··· READING PASSAGE
Zones of material separation in simulations of cutting

FEM simulations of orthogonal cutting are reported in which both the Johnson Cook (JC) constitutive relation and the Johnson Cook separation (fracture or damage) criterion are used. Results demonstrate that the damaged regions, in which separation of material occurs at the tool tip, form thin boundary layers on the top of the machined surface and on the underside of the chip. Damage was calculated in terms of the parameters of the Johnson Cook fracture criterion appropriate for A2024-T351 aluminium alloy. The size of the damaged layers is some 35 mu m and appears to be independent of the uncut chip thickness to over the range investigated (50 < t(0) < 500 mu m). In most cases, the highly-damaged boundary layers make up only a very small proportion of the uncut chip thickness, so the deformation fields by which chips are formed are essentially the same as if the damage zone were absent. The result explains the success of variables-separable algebraic models of cutting with continuous chips in which the component works of chip plasticity, friction and separation are uncoupled. The FEM simulations predict quasi-linear relations between cutting force and uncut chip thickness, with an intercept on the force axis. This is exactly what is found experimentally and is predicted by algebraic models of continuous chip cutting under the assumption of sharp tool tip, where the slope of the plot relates to the yield stress of the workpiece and the intercept to its fracture toughness. The fracture toughness and the parameters of the JC damage relation, along with the size of the boundary layers of damage, are shown to be related. (C) 2016 Elsevier Ltd. All rights reserved.
······
··· STORED DATA
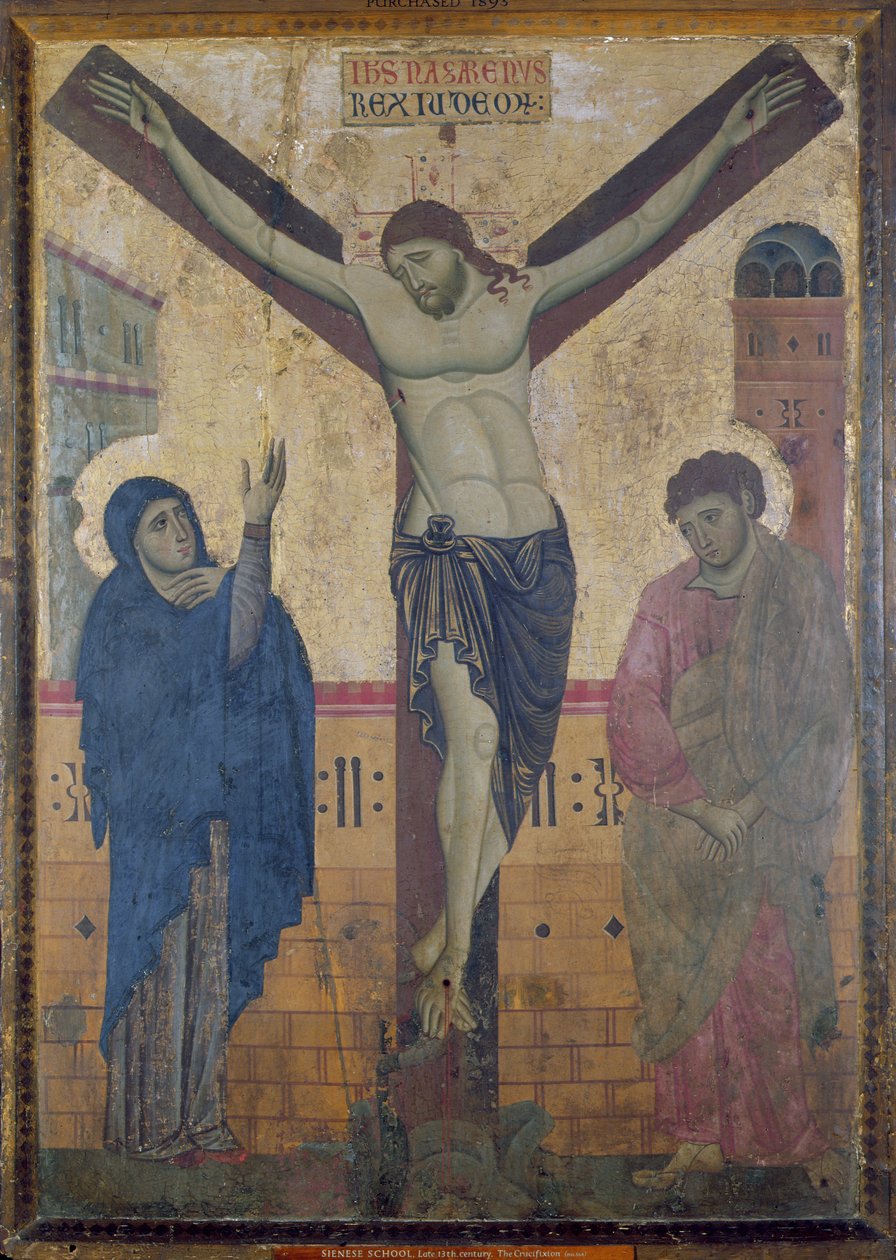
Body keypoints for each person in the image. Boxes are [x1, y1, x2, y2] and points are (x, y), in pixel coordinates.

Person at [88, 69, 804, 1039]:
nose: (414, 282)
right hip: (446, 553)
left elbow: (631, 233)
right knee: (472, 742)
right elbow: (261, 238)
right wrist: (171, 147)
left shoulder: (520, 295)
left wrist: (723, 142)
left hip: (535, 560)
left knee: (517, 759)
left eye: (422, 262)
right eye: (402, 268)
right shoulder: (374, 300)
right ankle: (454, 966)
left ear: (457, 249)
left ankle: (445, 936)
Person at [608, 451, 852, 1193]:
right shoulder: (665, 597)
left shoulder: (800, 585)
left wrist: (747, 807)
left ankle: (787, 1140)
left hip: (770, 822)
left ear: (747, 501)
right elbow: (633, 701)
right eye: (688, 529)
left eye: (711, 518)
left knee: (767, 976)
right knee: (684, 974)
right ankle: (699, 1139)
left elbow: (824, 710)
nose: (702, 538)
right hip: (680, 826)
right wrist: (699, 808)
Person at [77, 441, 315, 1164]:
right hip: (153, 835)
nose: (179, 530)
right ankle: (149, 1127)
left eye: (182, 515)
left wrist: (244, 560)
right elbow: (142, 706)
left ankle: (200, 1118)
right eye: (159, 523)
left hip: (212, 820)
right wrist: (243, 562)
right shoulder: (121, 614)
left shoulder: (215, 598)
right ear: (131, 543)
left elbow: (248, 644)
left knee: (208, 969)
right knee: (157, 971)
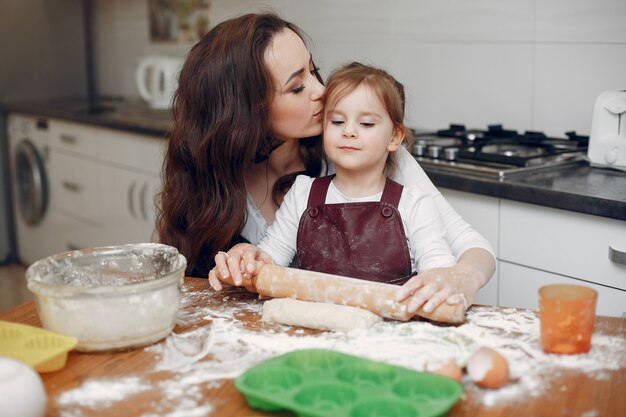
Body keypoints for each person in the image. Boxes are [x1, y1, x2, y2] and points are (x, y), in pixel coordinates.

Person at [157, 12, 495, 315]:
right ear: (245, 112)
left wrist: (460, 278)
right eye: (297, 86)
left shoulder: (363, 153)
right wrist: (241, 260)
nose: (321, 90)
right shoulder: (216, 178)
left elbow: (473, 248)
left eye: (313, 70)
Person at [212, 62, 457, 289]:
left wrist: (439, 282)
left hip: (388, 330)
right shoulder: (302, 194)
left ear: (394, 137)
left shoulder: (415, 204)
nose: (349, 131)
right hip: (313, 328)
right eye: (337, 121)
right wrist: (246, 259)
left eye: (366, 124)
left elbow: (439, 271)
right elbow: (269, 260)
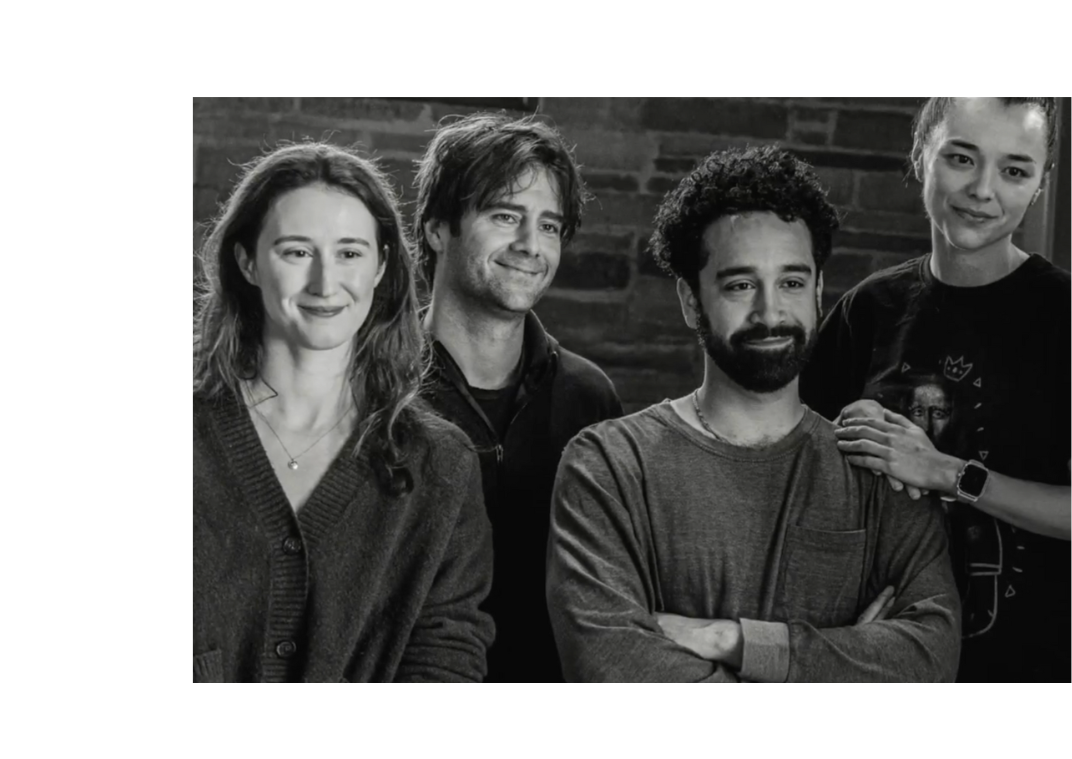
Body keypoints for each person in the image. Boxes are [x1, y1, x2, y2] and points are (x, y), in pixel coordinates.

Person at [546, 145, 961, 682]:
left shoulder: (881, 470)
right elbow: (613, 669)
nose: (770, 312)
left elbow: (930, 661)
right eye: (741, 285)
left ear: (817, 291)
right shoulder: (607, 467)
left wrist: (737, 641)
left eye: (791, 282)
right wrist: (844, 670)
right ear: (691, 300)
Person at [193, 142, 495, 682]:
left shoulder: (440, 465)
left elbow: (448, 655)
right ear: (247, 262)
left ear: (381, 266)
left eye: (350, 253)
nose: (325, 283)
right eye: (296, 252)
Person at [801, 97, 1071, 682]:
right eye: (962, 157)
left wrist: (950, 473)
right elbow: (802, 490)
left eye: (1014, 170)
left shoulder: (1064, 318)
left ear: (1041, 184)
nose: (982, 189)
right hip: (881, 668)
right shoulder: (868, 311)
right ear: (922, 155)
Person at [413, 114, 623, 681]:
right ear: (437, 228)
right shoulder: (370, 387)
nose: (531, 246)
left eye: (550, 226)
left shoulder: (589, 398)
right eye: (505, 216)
······
▶ **YOUR GOAL**
Write out the abstract on material separation in cutting simulations in full, word for word.

▶ **RESULT**
Zones of material separation in simulations of cutting

FEM simulations of orthogonal cutting are reported in which both the Johnson Cook (JC) constitutive relation and the Johnson Cook separation (fracture or damage) criterion are used. Results demonstrate that the damaged regions, in which separation of material occurs at the tool tip, form thin boundary layers on the top of the machined surface and on the underside of the chip. Damage was calculated in terms of the parameters of the Johnson Cook fracture criterion appropriate for A2024-T351 aluminium alloy. The size of the damaged layers is some 35 mu m and appears to be independent of the uncut chip thickness to over the range investigated (50 < t(0) < 500 mu m). In most cases, the highly-damaged boundary layers make up only a very small proportion of the uncut chip thickness, so the deformation fields by which chips are formed are essentially the same as if the damage zone were absent. The result explains the success of variables-separable algebraic models of cutting with continuous chips in which the component works of chip plasticity, friction and separation are uncoupled. The FEM simulations predict quasi-linear relations between cutting force and uncut chip thickness, with an intercept on the force axis. This is exactly what is found experimentally and is predicted by algebraic models of continuous chip cutting under the assumption of sharp tool tip, where the slope of the plot relates to the yield stress of the workpiece and the intercept to its fracture toughness. The fracture toughness and the parameters of the JC damage relation, along with the size of the boundary layers of damage, are shown to be related. (C) 2016 Elsevier Ltd. All rights reserved.